The Taoiseach went on to speak in his own defence, arguing that nobody could have predicted the protests of last week. This is a claim worth examining.

Nearly an entire week before the protests kicked off, former Ceann Comhairle and current Fianna Fáil TD Seán Ó Fearghaíl wrote to Martin (and Tánaiste Simon Harris) to express in very stark terms his concern over the attitudes of the agricultural sector towards government. He wrote: ‘The antipathy amongst farmers directed towards Fianna Fáil and Fine Gael is unlike anything I have ever witnessed in the past, and if not addressed immediately, will do lasting and perhaps irreparable damage to previously good relations.’ So it seems like he had an idea that things might be about to go pretty badly awry.
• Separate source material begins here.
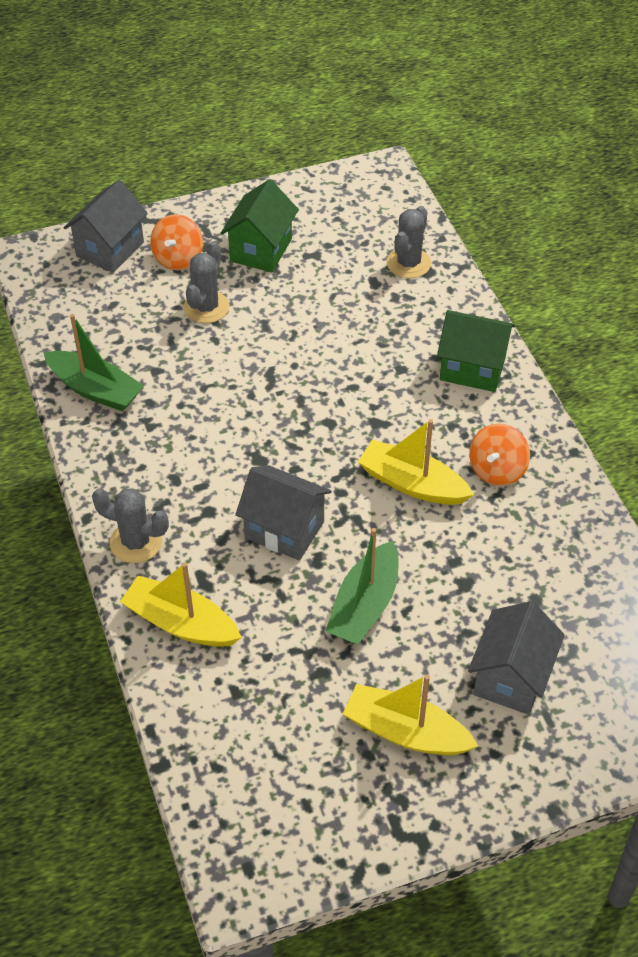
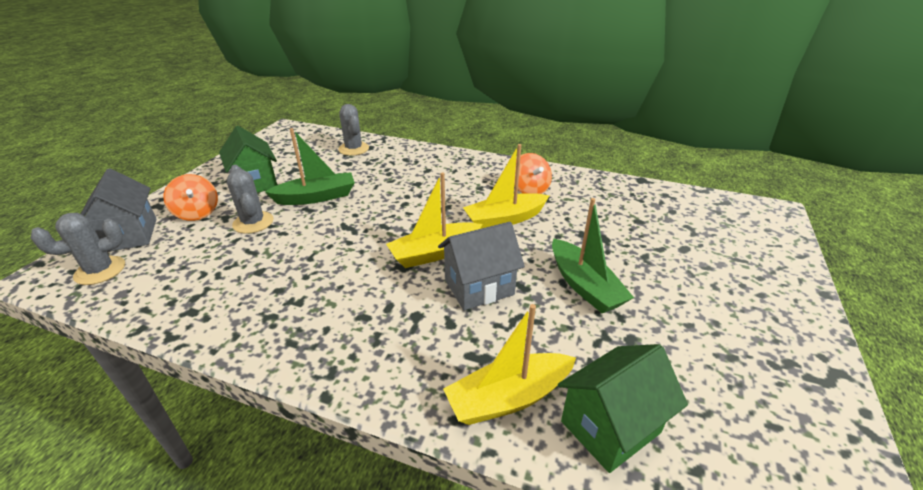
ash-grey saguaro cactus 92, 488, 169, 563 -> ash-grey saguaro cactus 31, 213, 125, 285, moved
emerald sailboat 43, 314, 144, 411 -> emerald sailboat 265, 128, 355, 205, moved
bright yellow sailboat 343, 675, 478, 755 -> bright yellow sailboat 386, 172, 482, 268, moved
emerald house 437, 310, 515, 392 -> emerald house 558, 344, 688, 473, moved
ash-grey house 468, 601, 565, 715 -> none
The truth is, far from being unpredictable, the government is perhaps the only collection of people in Ireland who saw last week’s protests and thought, ‘Jesus, where did all that come from! Did you know people were upset?’

Only in Micheál Martin’s mind is this unashamed unpreparedness an excuse, rather than its own failing. Not only a failing, but perhaps the failing that precipitates all others, and creates the conditions by which a relatively small group of protestors can massively curtail the country’s energy system, affect air travel and hospital appointments, force changes in the time and date of state exams, and result in the massive mobilisation of Gardaí.

Then again, the blame can’t be laid entirely at the feet of Fianna Fáil. For starters, Fine Gael also exists. Second of all, this sort of friction is perhaps inevitable against a political backdrop wherein dissatisfaction seems permanent while the electorate remains incapable of returning a result that facilitates anything other than either a Fianna Fáil-government, a Fine Gael-led government, or, as tends to be the case these days, both. 

It is at this tense crossroads that Jim Gavin chose to reappear this week, publicly describing his experience of running for president as Fianna Fáil’s man as ‘bitter and intense’.  Gavin’s reemergence into the public eye can be quite simply explained: the GAA championships have kicked off in earnest, and Gavin, a legend of the sport, is doing some punditry for Off The Ball. Viewed through a more fateful lens, however, his return is a timely reminder that Fianna Fáil have really only just gotten over the last thing their leader made a balls of.

After Gavin, Martin’s own pick for presidency, dropped out of the race, this column noted: ‘While we’re all glad that the Fianna Fáil parliamentary party has had their opportunity for group therapy and collective catharsis, it’s hard not to feel like the entire 100-or-so-year history of the state has been therapy or catharsis for Fianna Fáil in some way or another.’ And sure enough, the aftermath of the fuel protests has turned into the same damn thing. 

Rather than a meaningful conversation about how such a small group of people can pretty much buckle the country at a whim, or the conditions that have given rise to such a state of affairs, we’re instead left to wonder whether Fianna Fáil will ever be able to go back to being friends with each other. 

We appear to have skipped right over the part where we ask ourselves whether glaring failures in many of our most important sectors have left us very vulnerable to geopolitical and economic tumult, just like in 2008, and straight to the part where we’re making sure that at least Fianna Fáil can carry on as normal, in spite of everything. 

Should the global energy crisis continue (and there is little suggestion that Donald Trump has any either the will or the wherewithal to end it), Ireland will undoubtedly face further chaos, and an uncertain political landscape. What will the Taoiseach tell us then? That nobody saw it coming the second time, either? Just as nobody saw the financial crash coming? 

Micheál Martin’s leadership of Fianna Fáil, and therefore the country, remains untouched for now. He can count himself fortunate that neither his party, nor the country at large, feels as though they have anyone or anything else to rally behind.